Copy out every line of text from the rows below word for word, and leave out the pictures.

#### [Material to process]
————
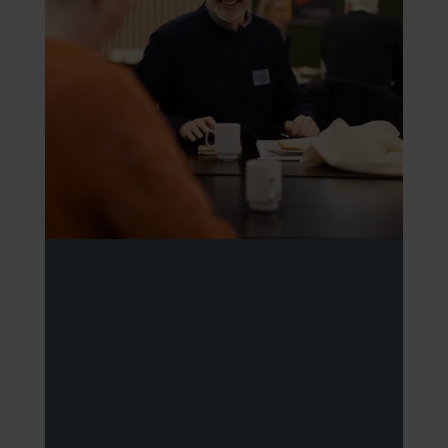
Få forståelse for andres
personlighed og
arbejdsmønstre og
undgå konflikter
MBTI® – Myers-Briggs Type Indicator – er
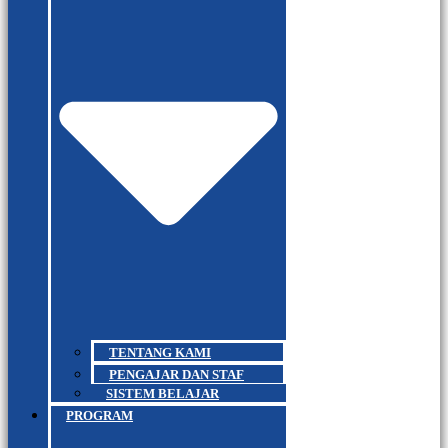
TENTANG KAMI
PENGAJAR DAN STAF
SISTEM BELAJAR
PROGRAM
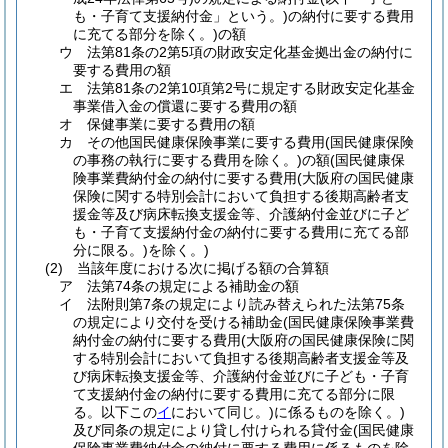
も・子育て支援納付金」という。)
の納付に要する費用
に充てる部分を除く。)
の額
ウ
法第81条の2第5項の財政安定化基金拠出金の納付に
要する費用の額
エ
法第81条の2第10項第2号に規定する財政安定化基金
事業借入金の償還に要する費用の額
オ
保健事業に要する費用の額
カ
その他国民健康保険事業に要する費用
(国民健康保険
の事務の執行に要する費用を除く。)
の額
(国民健康保
険事業費納付金の納付に要する費用
(大阪府の国民健康
保険に関する特別会計において負担する後期高齢者支
援金等及び病床転換支援金等、介護納付金並びに子ど
も・子育て支援納付金の納付に要する費用に充てる部
分に限る。)
を除く。)
(2)
当該年度における次に掲げる額の合算額
ア
法第74条の規定による補助金の額
イ
法附則第7条の規定により読み替えられた法第75条
の規定により交付を受ける補助金
(国民健康保険事業費
納付金の納付に要する費用
(大阪府の国民健康保険に関
する特別会計において負担する後期高齢者支援金等及
び病床転換支援金等、介護納付金並びに子ども・子育
て支援納付金の納付に要する費用に充てる部分に限
る。以下この
イ
において同じ。)
に係るものを除く。)
及び同条の規定により貸し付けられる貸付金
(国民健康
————
#### [Reply]
Få forståelse for andres
personlighed og
arbejdsmønstre og
undgå konflikter
MBTI® – Myers-Briggs Type Indicator – er
TENTANG KAMI
PENGAJAR DAN STAF
SISTEM BELAJAR
PROGRAM
も・子育て支援納付金」という。)
の納付に要する費用
に充てる部分を除く。)
の額
ウ
法第81条の2第5項の財政安定化基金拠出金の納付に
要する費用の額
エ
法第81条の2第10項第2号に規定する財政安定化基金
事業借入金の償還に要する費用の額
オ
保健事業に要する費用の額
カ
その他国民健康保険事業に要する費用
(国民健康保険
の事務の執行に要する費用を除く。)
の額
(国民健康保
険事業費納付金の納付に要する費用
(大阪府の国民健康
保険に関する特別会計において負担する後期高齢者支
援金等及び病床転換支援金等、介護納付金並びに子ど
も・子育て支援納付金の納付に要する費用に充てる部
分に限る。)
を除く。)
(2)
当該年度における次に掲げる額の合算額
ア
法第74条の規定による補助金の額
イ
法附則第7条の規定により読み替えられた法第75条
の規定により交付を受ける補助金
(国民健康保険事業費
納付金の納付に要する費用
(大阪府の国民健康保険に関
する特別会計において負担する後期高齢者支援金等及
び病床転換支援金等、介護納付金並びに子ども・子育
て支援納付金の納付に要する費用に充てる部分に限
る。以下この
イ
において同じ。)
に係るものを除く。)
及び同条の規定により貸し付けられる貸付金
(国民健康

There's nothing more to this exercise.